When the Supreme Court ruled in favor of the dark harbinger in 2015, Johnson, who is also a young Earth creationist, wrote an article for Answers in Genesis saying, “Christians should still take advantage of the legal resources God has put at their disposal, including influencing public opinion and elections or going to court.” That has been Johnson’s speciality all along: using the courts to press for asserting the right to attack others under the guise of religious freedom. He even managed to be the “founding dean” of a Christian law school for two years, during which that law school produced no students and was never accredited. But it did keep Johnson employed.
In his article in the creationist magazine, Johnson makes the statement that defines everything he’s put forward before or since, and the thing that makes his elevation to speaker of the House most disturbing. “The US Bill of Rights lists the free exercise of religion as the first freedom,” wrote Johnson, “and all others are built upon it.”
Johnson’s nod to the establishment clause in the First Amendment might be read as a recognition of the separation between church and state. It shouldn’t be. Johnson has made it clear he doesn’t believe in any such thing. Instead, he is convinced—or at least, tries to convince others—that the goal of the Constitution was only to protect the church and prevent the government from making any rule that got in its way.
To make his case, Johnson is not above putting words in the mouths of both Thomas Jefferson and the Danbury Baptist Association to frame this as he wants.
The actual concern that the Danbury Baptists expressed to Jefferson was that people who wanted the government to have more power would tempt the president into writing religious laws and would attack him because he “dares not assume the prerogative of Jehovah and make Laws to govern the Kingdom of Christ.”
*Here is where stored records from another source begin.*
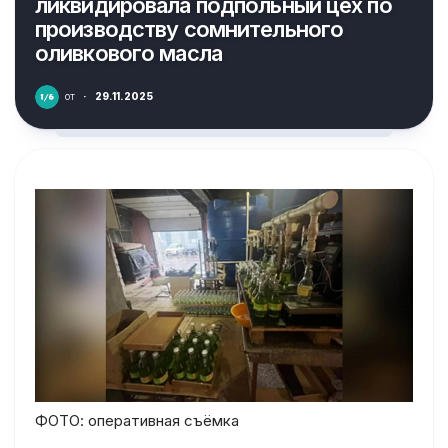
ликвидировала подпольный цех по
производству сомнительного
оливкового масла
от
·
29.11.2025
ФОТО: оперативная съёмка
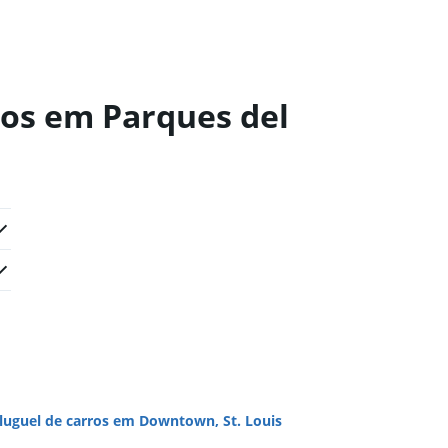
ros em Parques del
luguel de carros em Downtown, St. Louis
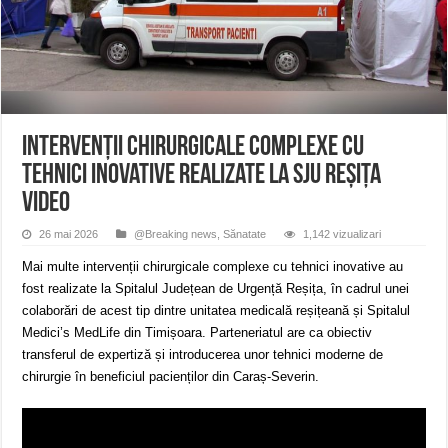
ANUNŢ OPRIRE APĂ în CARANSEBEȘ avarie
ANUNȚ OPRIRE APĂ în Reșița, cartier Țerova – avarie – 04.08.2026
ANUNȚ OPRIRE APĂ în Reșița – avarie – 03.08.2026 – Calea Caransebeșului
Intervenții chirurgicale complexe cu
tehnici inovative realizate la SJU Reșița
VIDEO
26 mai 2026
@Breaking news
,
Sănatate
1,142 vizualizari
Mai multe intervenții chirurgicale complexe cu tehnici inovative au
fost realizate la Spitalul Județean de Urgență Reșița, în cadrul unei
colaborări de acest tip dintre unitatea medicală reșițeană și Spitalul
Medici’s MedLife din Timișoara. Parteneriatul are ca obiectiv
transferul de expertiză și introducerea unor tehnici moderne de
chirurgie în beneficiul pacienților din Caraș-Severin.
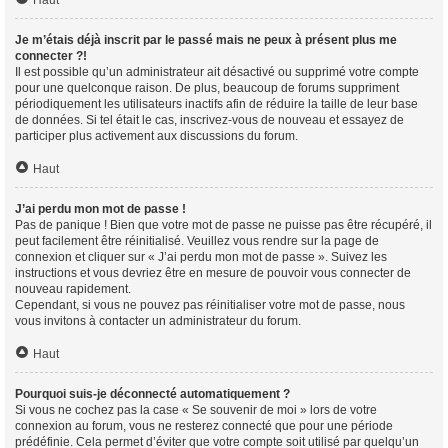
Haut
Je m’étais déjà inscrit par le passé mais ne peux à présent plus me
connecter ?!
Il est possible qu’un administrateur ait désactivé ou supprimé votre compte
pour une quelconque raison. De plus, beaucoup de forums suppriment
périodiquement les utilisateurs inactifs afin de réduire la taille de leur base
de données. Si tel était le cas, inscrivez-vous de nouveau et essayez de
participer plus activement aux discussions du forum.
Haut
J’ai perdu mon mot de passe !
Pas de panique ! Bien que votre mot de passe ne puisse pas être récupéré, il
peut facilement être réinitialisé. Veuillez vous rendre sur la page de
connexion et cliquer sur « J’ai perdu mon mot de passe ». Suivez les
instructions et vous devriez être en mesure de pouvoir vous connecter de
nouveau rapidement.
Cependant, si vous ne pouvez pas réinitialiser votre mot de passe, nous
vous invitons à contacter un administrateur du forum.
Haut
Pourquoi suis-je déconnecté automatiquement ?
Si vous ne cochez pas la case « Se souvenir de moi » lors de votre
connexion au forum, vous ne resterez connecté que pour une période
prédéfinie. Cela permet d’éviter que votre compte soit utilisé par quelqu’un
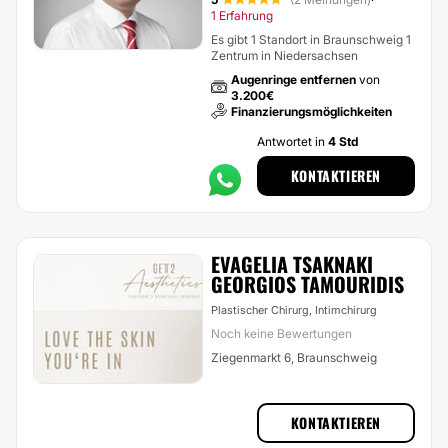
·
1 Erfahrung
Es gibt 1 Standort in Braunschweig 1
Zentrum in Niedersachsen
Augenringe entfernen
von
3.200€
Finanzierungsmöglichkeiten
Antwortet in
4 Std
KONTAKTIEREN
EVAGELIA TSAKNAKI
GEORGIOS TAMOURIDIS
Plastischer Chirurg, Intimchirurg
Noch keine Bewertungen
Ziegenmarkt 6, Braunschweig
KONTAKTIEREN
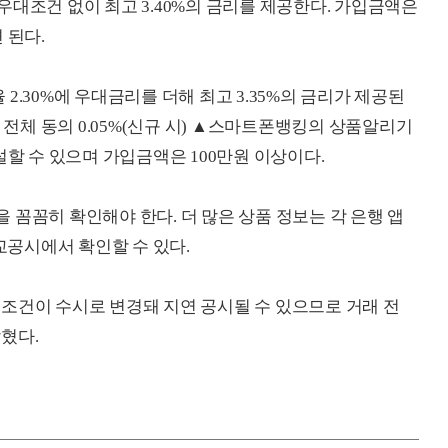
우대조건 없이 최고 3.40%의 금리를 제공한다. 가입금액은
 된다.
2.30%에 우대금리를 더해 최고 3.35%의 금리가 제공된
 전체 동의 0.05%(신규 시) ▲스마트폰뱅킹의 상품알리기
 개설할 수 있으며 가입금액은 100만원 이상이다.
꼼꼼히 확인해야 한다. 더 많은 상품 정보는 각 은행 앱
공시에서 확인할 수 있다.
조건이 수시로 변경돼 지연 공시될 수 있으므로 거래 전
혔다.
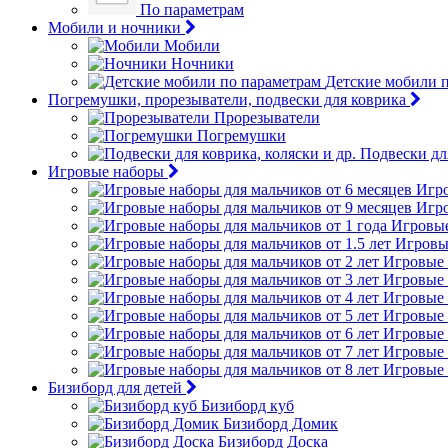
По параметрам
Мобили и ночники
Мобили
Ночники
Детские мобили 
Погремушки, прорезыватели, подвески для коврика
Прорезыватели
Погремушки
Подвески для
Игровые наборы
Игро
Игро
Игровые
Игровые
Игровые 
Игровые 
Игровые 
Игровые 
Игровые 
Игровые 
Игровые 
Бизиборд для детей
Бизиборд куб
Бизиборд Домик
Бизиборд Доска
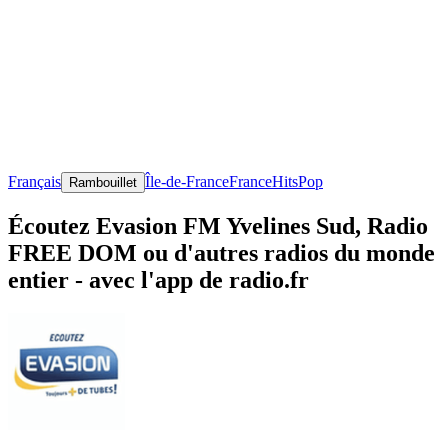
Français
Île-de-France
France
Hits
Pop
Rambouillet
Écoutez Evasion FM Yvelines Sud, Radio
FREE DOM ou d'autres radios du monde
entier - avec l'app de radio.fr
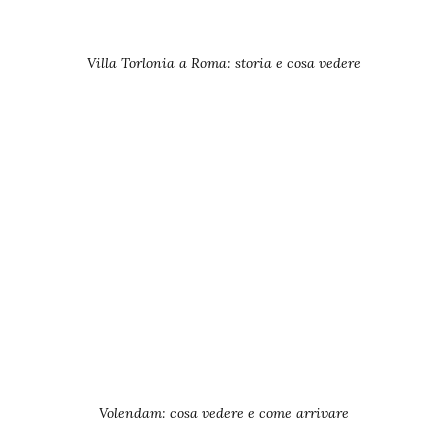
Villa Torlonia a Roma: storia e cosa vedere
Volendam: cosa vedere e come arrivare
Johnson flips this argument on its head, giving the church authority to hem in the government as it wants simply by declaring areas of belief. Absolutely nothing that Johnson says is actually in Jefferson’s reply. He also doesn’t mention how Jefferson and James Madison spent years fighting to disestablish an existing state-supported church in Virginia (a fight that other churches joined).
Nautally, when Johnson talks about church, he means his own conservative evangelical interpretation of God’s will—the same will that made him speaker and definitely wants Donald Trump back in the White House by any means necessary. He doesn’t mean mainstream Protestants, or less conservative Catholics, and he certainly doesn’t mean non-Christians.
Because, as he’s made clear again and again, Johnson believes that Christians have an exclusive right to rule the United States. Like fellow Republican Rep. Jim Jordan, Johnson has nothing to show for his time in the House when it comes to legislation. But that doesn’t mean he hasn’t been trying. As CNN reports, Johnson has put forward a number of extremist bills that have previously failed to go anywhere, including, unsurprisingly, a national version of Florida’s “don’t say gay” law.
But now, Johnson’s extremism will be center stage, and he will mount his attacks with the declared universal allegiance of House Republicans. This is going to make it absolutely essential that Johnson be shown that in America, the only will that matters is the will of the voters.